如果成员函数影响逻辑状态，而不是按位状态，那么它们应该是“const”吗？

Question

I'm writing a class that wraps a legacy C API that controls a hardware device. In a simplified example, I might have something like:

class device
{
public:
    void set_request(int data) { legacy_set_req(p_device, data); }
    int get_response() const   { return legacy_get_rsp(p_device); }
private:
    device_handle_t *const p_device;
};

The class itself has no bitwise state; therefore, I could choose to declare set_request() as const , and the compiler would be happy with that. However, from a semantic point-of-view, would this be the correct approach, given that it affects the observable behaviour of the object? (ie the encapsulated hardware device very much does have state.)

Answer 1

I believe that const should reflect logical const-ness, regardless of the internal representation.
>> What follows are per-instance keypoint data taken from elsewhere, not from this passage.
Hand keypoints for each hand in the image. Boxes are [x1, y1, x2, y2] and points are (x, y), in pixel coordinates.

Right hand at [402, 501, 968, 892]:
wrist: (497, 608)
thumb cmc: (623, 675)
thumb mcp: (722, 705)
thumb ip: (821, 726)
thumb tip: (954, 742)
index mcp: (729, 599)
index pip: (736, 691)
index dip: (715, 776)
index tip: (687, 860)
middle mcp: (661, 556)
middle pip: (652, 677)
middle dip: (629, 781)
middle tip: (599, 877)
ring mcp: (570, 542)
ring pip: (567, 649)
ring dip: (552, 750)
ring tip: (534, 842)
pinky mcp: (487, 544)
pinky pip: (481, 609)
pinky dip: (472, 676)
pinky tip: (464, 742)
Just because your object contains only a pointer to something that changes, doesn't mean all your member functions should be const .
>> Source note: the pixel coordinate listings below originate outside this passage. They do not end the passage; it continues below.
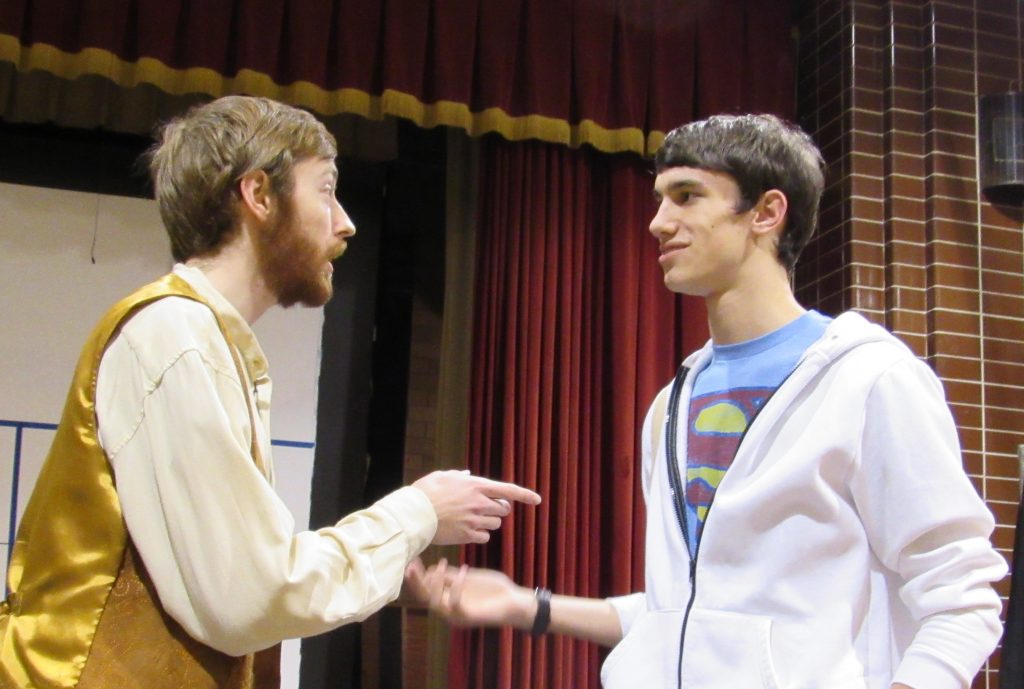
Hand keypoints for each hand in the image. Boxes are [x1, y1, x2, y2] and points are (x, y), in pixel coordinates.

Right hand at [404, 558, 534, 628]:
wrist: (514, 600)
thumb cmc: (492, 589)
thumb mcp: (469, 577)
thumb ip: (451, 575)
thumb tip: (431, 568)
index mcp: (448, 599)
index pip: (425, 589)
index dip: (416, 576)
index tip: (412, 559)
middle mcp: (449, 609)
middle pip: (424, 598)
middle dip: (416, 582)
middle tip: (411, 565)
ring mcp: (457, 615)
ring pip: (435, 603)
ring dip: (434, 583)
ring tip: (441, 564)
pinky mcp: (468, 617)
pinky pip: (455, 604)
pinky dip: (456, 587)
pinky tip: (463, 571)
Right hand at [412, 470, 540, 544]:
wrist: (414, 514)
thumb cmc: (426, 492)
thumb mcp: (443, 476)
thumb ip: (460, 476)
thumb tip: (469, 475)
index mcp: (477, 486)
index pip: (509, 490)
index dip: (525, 495)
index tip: (537, 500)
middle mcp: (480, 503)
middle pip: (504, 509)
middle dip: (498, 509)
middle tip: (484, 508)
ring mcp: (475, 520)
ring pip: (496, 524)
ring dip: (488, 522)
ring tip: (469, 519)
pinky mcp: (468, 535)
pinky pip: (484, 537)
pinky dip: (479, 534)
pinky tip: (466, 530)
C++ even has the mutable concept for internal representation that needs to change even if conceptually the object does not. The const keyword is clearly not intended to represent "bitwise" const-ness.

Answer 2

If it changes the state, it generally should not be const . The fact that the state in question is owned remotely (ie, in a controlled device) doesn't change that.

Answer 3

A useful test is:

could code with only const access to the device instance interfere with the operation of code with non- const access

Basically, const access is meant to mean you're effectively an observer. Here, it looks as though code calling set_request(...) at time T1 then get_response() at time T3 would be seriously screwed if some supposed observer called set_request() with different parameters at time T2. For that reason, set_request(...) shouldn't be accessible to observers - it should be non- const .
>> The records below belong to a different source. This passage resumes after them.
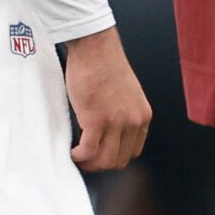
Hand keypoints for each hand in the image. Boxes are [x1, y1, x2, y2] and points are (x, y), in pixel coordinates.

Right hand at [63, 26, 150, 171]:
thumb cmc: (107, 66)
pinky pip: (88, 151)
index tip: (101, 154)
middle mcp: (133, 121)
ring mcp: (116, 122)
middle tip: (86, 159)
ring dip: (89, 164)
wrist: (97, 49)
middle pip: (119, 160)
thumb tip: (110, 134)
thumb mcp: (127, 95)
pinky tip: (72, 151)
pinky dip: (78, 157)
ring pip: (104, 160)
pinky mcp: (96, 120)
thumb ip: (124, 114)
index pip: (134, 152)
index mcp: (142, 116)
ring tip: (78, 157)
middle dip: (101, 164)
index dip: (115, 156)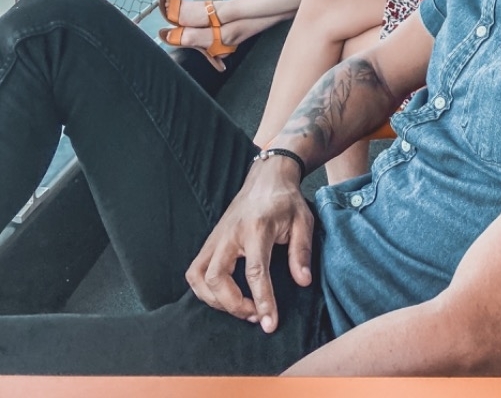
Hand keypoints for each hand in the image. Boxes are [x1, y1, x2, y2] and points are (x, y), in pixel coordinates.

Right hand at [185, 157, 312, 332]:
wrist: (267, 177)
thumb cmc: (286, 200)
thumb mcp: (303, 221)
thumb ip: (301, 252)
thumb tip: (303, 282)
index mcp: (256, 228)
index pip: (255, 271)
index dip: (262, 300)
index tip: (270, 323)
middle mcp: (231, 233)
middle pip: (217, 277)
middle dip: (233, 305)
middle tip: (256, 315)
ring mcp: (216, 236)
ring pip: (199, 276)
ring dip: (215, 300)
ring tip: (240, 308)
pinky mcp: (210, 240)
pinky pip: (195, 270)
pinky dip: (203, 289)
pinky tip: (223, 296)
(There are caveats to the test - eg if a const "observer" needs a lock it can obviously affect non- const usage from another thread from a timing perspective but shouldn't do so from a functional one - but it's pretty obvious how to factor that into your analysis).

Answer 4

Like other type and member qualifications (eg, public, private, virtual), const expresses both intention and the language semantics (ie, safety features) that support that intention. In this case, the intention would appear counter-intuitive, even if the underlying semantics would be safe. I wouldn't do it.